Alicia Vikander in Testament of Youth - Credit IMDB

Alicia Vikander in Testament of Youth

The prospect of hearing a young man’s love poems to his girlfriend narrated over picturesque landscapes is enough to make even a sentimental viewer cringe, but here again our worst expectations are confounded as Leighton had real talent.  His rhymes and rhythm are striking, and the potential illustrated in these few sequences again serve to highlight all that was lost in the slaughter.

In early 1916 Brittain wrote to Edward: ‘If the war spares me, it will be my one aim to immortalise in a book the story of us four’, (referring to Edward, Roland, Victor and herself).  It took her 17 years to make good her promise, but the memoir was highly praised and became a best seller. While we get just the right dose of the pre-war and war periods, what is short-changed is Brittain’s post-war transformation to a feminist, writer and pacifist. In all fairness, Testament of Youth is already just over two-hours and Brittain’s post-war life might seem like a whole separate movie.

That said, despite a very clear scene in which Brittain gives an impassioned anti-war speech, we do not get a sense of Brittain’s long struggle to write and publish the memoir when the people in her novel, or their parents and relatives, were still living. Her marriage in 1925 also contributed to the difficulties.

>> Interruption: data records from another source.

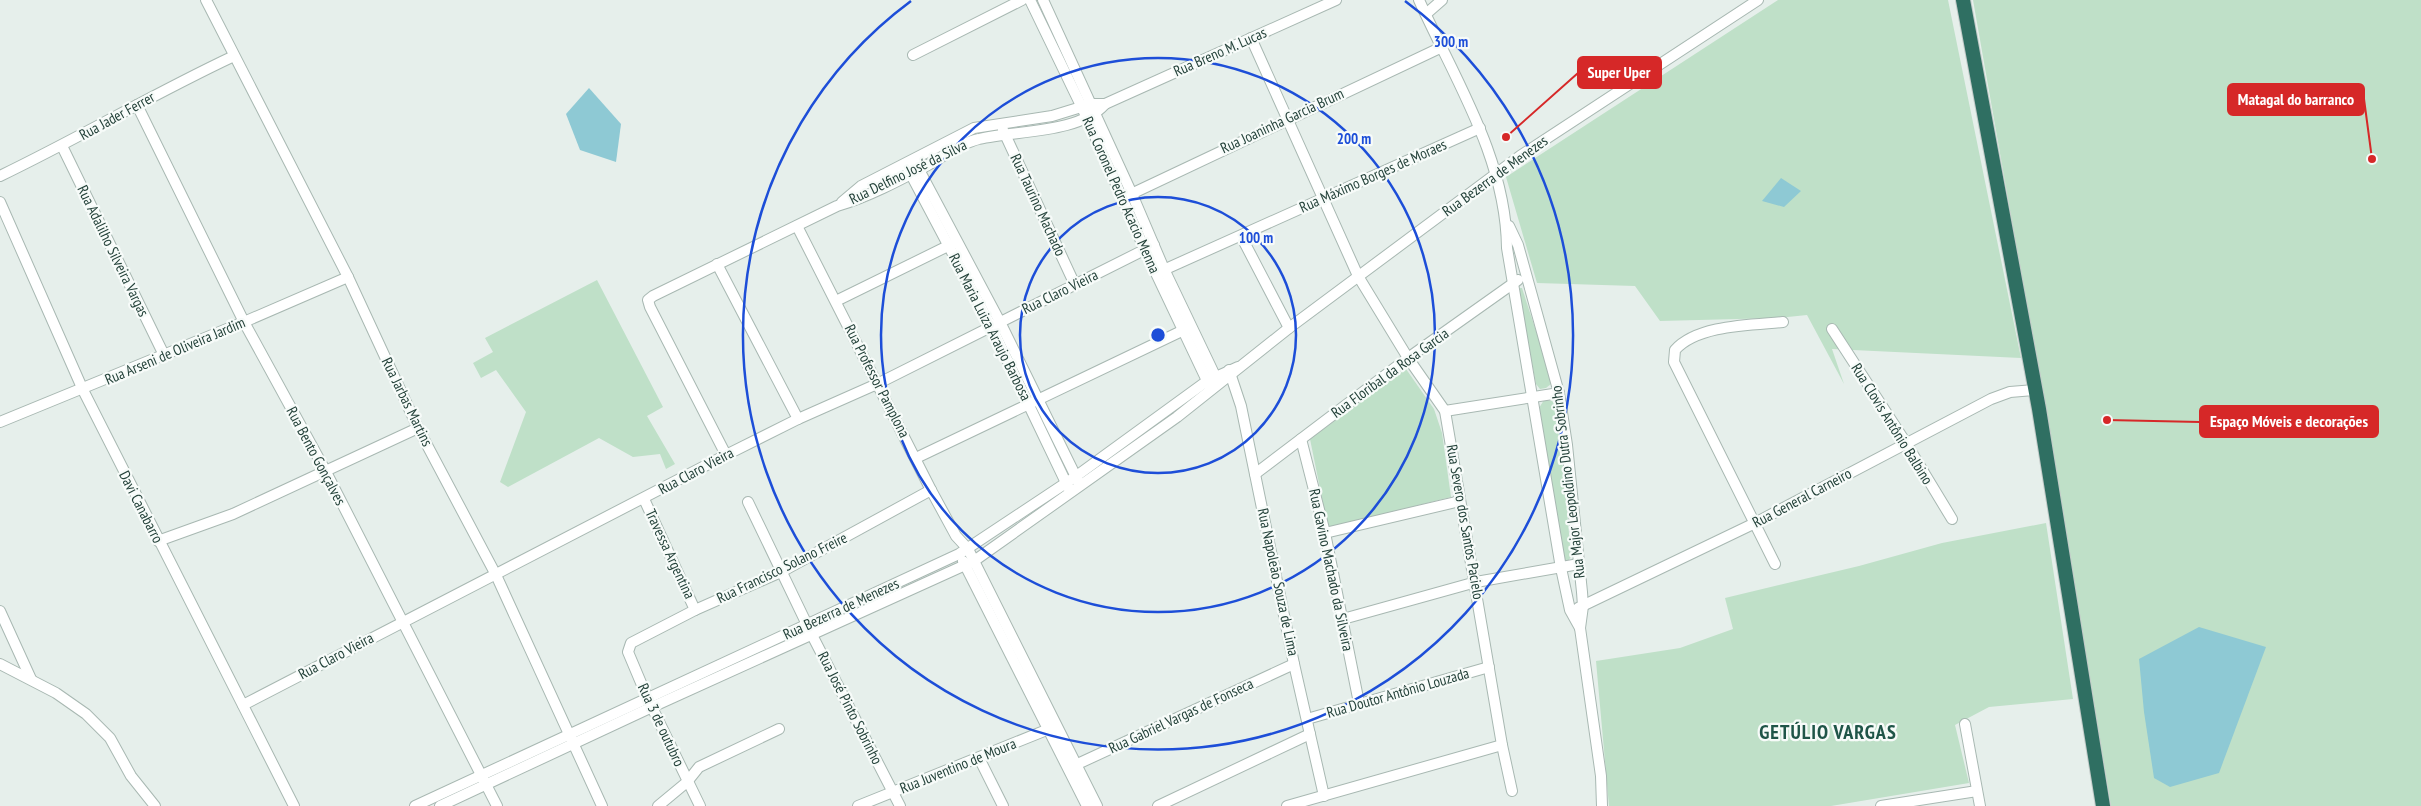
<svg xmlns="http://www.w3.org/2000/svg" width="2421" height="806" font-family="'PT Sans Narrow',sans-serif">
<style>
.green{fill:#bfe0c8}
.water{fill:#8ec9d4}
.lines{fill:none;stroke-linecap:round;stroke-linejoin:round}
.minor-casing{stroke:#a8b8b2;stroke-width:12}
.highway-casing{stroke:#c2cac8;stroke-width:16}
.minor{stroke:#fff;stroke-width:10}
.highway{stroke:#2f6f62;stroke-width:14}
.ring{fill:none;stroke:#1d4ed8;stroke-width:2.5}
.labels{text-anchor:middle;stroke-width:4.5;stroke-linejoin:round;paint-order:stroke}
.street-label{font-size:15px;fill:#24423a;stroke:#f7fbf9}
.district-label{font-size:20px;font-weight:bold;letter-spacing:1px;fill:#1f5548;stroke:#f7fbf9}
.centre{fill:#1d4ed8;stroke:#f7fbf9;stroke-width:2.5}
.ring-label{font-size:15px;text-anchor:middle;font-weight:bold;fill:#1d4ed8;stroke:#f7fbf9;stroke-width:4.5;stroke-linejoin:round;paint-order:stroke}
.leader{fill:none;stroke:#d62828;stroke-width:2}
.callout-dot{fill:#d62828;stroke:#f7fbf9;stroke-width:2}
.callout{fill:#d62828;stroke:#d62828;stroke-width:2}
.callout-label{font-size:16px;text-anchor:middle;font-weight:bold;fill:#fff}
</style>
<rect width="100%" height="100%" fill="#e6efeb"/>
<g class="green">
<polygon points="1778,0 1948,0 2021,358 1832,349 1844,384 1807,315 1777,318 1660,321 1635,286 1537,283 1506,177"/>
<polygon points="1973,0 2421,0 2421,806 2111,806 2048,426"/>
<polygon points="597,280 663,407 647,416 675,464 666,469 660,454 633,457 599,438 508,487 500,482 526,412 496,370 481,378 473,363 493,352 485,338"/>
<polygon points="1520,288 1522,288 1551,377 1551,384 1546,388 1540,389 1536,384 1518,291"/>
<polygon points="1406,369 1434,409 1442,433 1451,497 1328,528 1310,439"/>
<polygon points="1544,400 1552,401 1555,405 1564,475 1571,557 1568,561 1565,560 1564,557 1539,408"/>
<polygon points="2046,523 2073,699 1989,707 1955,725 1969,783 1831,806 1609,806 1596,661 1680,648 1733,629 1725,598 1859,566 1942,543"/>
</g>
<g class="water">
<polygon points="589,88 621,124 616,162 580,150 566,114"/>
<polygon points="1781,178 1801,191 1784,207 1762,201"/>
<polygon points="2199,627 2266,647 2219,773 2170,787 2154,778 2144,712 2139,659"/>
</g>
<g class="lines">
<g class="minor-casing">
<g id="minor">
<polyline points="206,0 348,277 418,428 496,575 602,806"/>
<polyline points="1030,0 1087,118 1145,250 1210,387"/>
<polyline points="1043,0 1132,194 1164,269 1218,382"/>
<path d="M 1419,0 C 1455,80 1506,158 1507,248 L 1561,568 L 1570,610 L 1580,628"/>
<polyline points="1426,14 1442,0"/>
<polyline points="1251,38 1358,276 1408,358 1445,411 1502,745 1512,791"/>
<polyline points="913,55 1022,0"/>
<polyline points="137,105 244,322 325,470 497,806"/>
<polyline points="1003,130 1075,285"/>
<polyline points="62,146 164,355"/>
<polyline points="916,164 1000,322 1079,483"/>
<polyline points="908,169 991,326 1069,489"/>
<path d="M 0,176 C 79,138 155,93 234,56"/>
<polyline points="1127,196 1442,47"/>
<polyline points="0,202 83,390 294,806"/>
<polyline points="842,202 861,186 974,128 1052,116 1091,104 1105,104 1336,0"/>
<polyline points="797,226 931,490 956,536 968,549 974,561 1097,806"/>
<polyline points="1509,226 1518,245 1559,393 1567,445 1582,592 1583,606 1580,628 1601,776 1602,806"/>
<polyline points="1241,236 1289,328"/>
<polyline points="717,264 798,419"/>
<polyline points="1159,272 1480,128"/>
<polyline points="836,301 952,244"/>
<polyline points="1832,329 1906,443 1952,519"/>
<polyline points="1229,370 1241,406 1294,664 1324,796"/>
<polyline points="1445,411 1559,393"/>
<polyline points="0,422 244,322 348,277"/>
<polyline points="1301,439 1325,533 1359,703"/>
<path d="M 726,455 L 650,307 L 648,300 L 653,296 L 837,206 C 868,197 900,180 928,165 C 944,156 961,143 979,139 C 1015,130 1079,134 1105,104"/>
<polyline points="916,458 1188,328"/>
<polyline points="1255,474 1408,358 1518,280"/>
<polyline points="644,499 695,610"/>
<polyline points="748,502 812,635 900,806"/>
<polyline points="1325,533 1460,501"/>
<polyline points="158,541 233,514 418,428"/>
<polyline points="963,561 1087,806"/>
<path d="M 1775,564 L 1674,362 L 1675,350 C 1697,325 1750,325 1783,322"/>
<polyline points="1578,608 1753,524 1991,399 2010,392 2035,390"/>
<polyline points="0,611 31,679"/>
<polyline points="1343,619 1476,582 1579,564"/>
<polyline points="0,664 56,693 86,714 110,738 131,776 155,806"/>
<polyline points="243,705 726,455 798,419 877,384 1154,245"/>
<polyline points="1307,719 1489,667"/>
<polyline points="1965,724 1980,806"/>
<polyline points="979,758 1003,806"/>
<polyline points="1071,767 1294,664"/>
<polyline points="415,806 959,554 1075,477 1207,381 1238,367"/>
<polyline points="440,806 652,707 974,561 1177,417 1289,328 1520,156 1758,0"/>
<polyline points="658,806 687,782 699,767 779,729"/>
<polyline points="700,806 647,697 628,652 631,643 695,610 781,572 931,490"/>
<polyline points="858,806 1054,727"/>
<polyline points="1158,806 1310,734"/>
<polyline points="1287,806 1502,745"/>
<polyline points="1881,806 1977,791"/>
</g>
</g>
<g class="highway-casing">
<polyline id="highway" points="1963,0 2039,409 2103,806"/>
</g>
<use href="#minor" class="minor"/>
<use href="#highway" class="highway"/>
</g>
<g class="ring">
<circle cx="1158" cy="335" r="138"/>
<circle cx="1158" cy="335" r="277"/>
<path d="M1405 1A415 415 0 1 1 911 1"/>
</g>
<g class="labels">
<g class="street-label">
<text transform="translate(1220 52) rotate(-24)" y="5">Rua Breno M. Lucas</text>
<text transform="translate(117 116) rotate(-29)" y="5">Rua Jader Ferrer</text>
<text transform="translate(1282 121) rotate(-25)" y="5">Rua Joaninha Garcia Brum</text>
<text transform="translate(908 172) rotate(-26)" y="5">Rua Delfino José da Silva</text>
<text transform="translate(1373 176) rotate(-24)" y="5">Rua Máximo Borges de Moraes</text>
<text transform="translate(1495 176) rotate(-36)" y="5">Rua Bezerra de Menezes</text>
<text transform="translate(1121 195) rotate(66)" y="5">Rua Coronel Pedro Acacio Menna</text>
<text transform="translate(1038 205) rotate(65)" y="5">Rua Taurino Machado</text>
<text transform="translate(113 251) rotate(64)" y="5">Rua Adalilho Silveira Vargas</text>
<text transform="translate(1060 292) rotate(-26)" y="5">Rua Claro Vieira</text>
<text transform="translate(990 327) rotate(63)" y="5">Rua Maria Luiza Araujo Barbosa</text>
<text transform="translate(175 351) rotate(-23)" y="5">Rua Arseni de Oliveira Jardim</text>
<text transform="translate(1390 373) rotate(-36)" y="5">Rua Floribal da Rosa Garcia</text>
<text transform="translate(877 381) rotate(63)" y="5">Rua Professor Pamplona</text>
<text transform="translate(407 402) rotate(64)" y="5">Rua Jarbas Martins</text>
<text transform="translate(1892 424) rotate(58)" y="5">Rua Clovis Antônio Balbino</text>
<text transform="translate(316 456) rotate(62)" y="5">Rua Bento Gonçalves</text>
<text transform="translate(696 471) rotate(-28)" y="5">Rua Claro Vieira</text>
<text transform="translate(1568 482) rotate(-97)" y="5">Rua Major Leopoldino Dutra Sobrinho</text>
<text transform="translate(1802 498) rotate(-28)" y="5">Rua General Carneiro</text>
<text transform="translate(141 507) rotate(63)" y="5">Davi Canabarro</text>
<text transform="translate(1465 522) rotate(80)" y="5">Rua Severo dos Santos Pacielo</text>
<text transform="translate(670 554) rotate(65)" y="5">Travessa Argentina</text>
<text transform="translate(782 568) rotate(-26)" y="5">Rua Francisco Solano Freire</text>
<text transform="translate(1331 570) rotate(78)" y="5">Rua Gavino Machado da Silveira</text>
<text transform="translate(1278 582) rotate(78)" y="5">Rua Napoleão Souza de Lima</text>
<text transform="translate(841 609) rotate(-25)" y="5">Rua Bezerra de Menezes</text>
<text transform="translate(336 656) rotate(-28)" y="5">Rua Claro Vieira</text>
<text transform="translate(1398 693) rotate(-16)" y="5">Rua Doutor Antônio Louzada</text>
<text transform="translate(850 708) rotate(63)" y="5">Rua José Pinto Sobrinho</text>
<text transform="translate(1181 716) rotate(-25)" y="5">Rua Gabriel Vargas de Fonseca</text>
<text transform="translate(661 725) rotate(65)" y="5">Rua 3 de outubro</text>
<text transform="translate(958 766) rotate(-22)" y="5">Rua Juventino de Moura</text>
</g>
<g class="district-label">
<text x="1828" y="739">GETÚLIO VARGAS</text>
</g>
</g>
<circle cx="1158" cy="335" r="8" class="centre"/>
<g class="ring-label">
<text x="1451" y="47">300 m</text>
<text x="1354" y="144">200 m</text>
<text x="1256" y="243">100 m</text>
</g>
<path class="leader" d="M1506 137L1578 73M2372 159L2364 99M2107 420L2200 422"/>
<g class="callout-dot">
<circle cx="1506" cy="137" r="5"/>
<circle cx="2372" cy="159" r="5"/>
<circle cx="2107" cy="420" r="5"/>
</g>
<g class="callout">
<rect x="1578" y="57" width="83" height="31" rx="5"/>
<rect x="2228" y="84" width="136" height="31" rx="5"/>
<rect x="2200" y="406" width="178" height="31" rx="5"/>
</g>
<g class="callout-label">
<text x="1619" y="78">Super Uper</text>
<text x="2296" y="105">Matagal do barranco</text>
<text x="2289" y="427">Espaço Móveis e decorações</text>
</g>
</svg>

Ironically for a would-be independent woman and feminist, the birth of two children and a socially conventional husband took their toll and delayed the writing.

It is said that her husband, George Catlin, was embarrassed to be in the book because of his wife’s close friendship with fellow Oxford graduate and writer Winifred Holtby, described at length in the memoir. If you have read Testament of Youth, you may recall that George is all but written out of the memoir, being referred to as ‘G’ a few times at the very end.